Provided material:
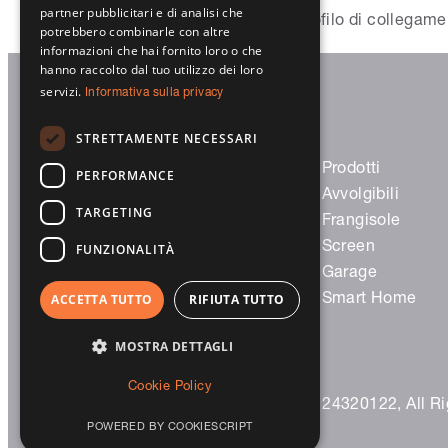
partner pubblicitari e di analisi che
PURO 2: nuovo rinforzo del profilo di collegam
potrebbero combinarle con altre
informazioni che hai fornito loro o che
hanno raccolto dal tuo utilizzo dei loro
servizi.
Informativa sulla privacy
Trovaci
STRETTAMENTE NECESSARI
Prodotti
PERFORMANCE
Avvolgibili
TARGETING
Frangisole
Screen
FUNZIONALITÀ
Garage
Smart Home
ACCETTA TUTTO
RIFIUTA TUTTO
MOSTRA DETTAGLI
Cookie Policy
© 2023 Sprilux S.r.l. – P.IVA 03124320122, All R
POWERED BY COOKIESCRIPT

Directions for this task: The word to find is "loro". Copy every line of the records that holds it.

Result of this exercise:
informazioni che hai fornito loro o che
hanno raccolto dal tuo utilizzo dei loro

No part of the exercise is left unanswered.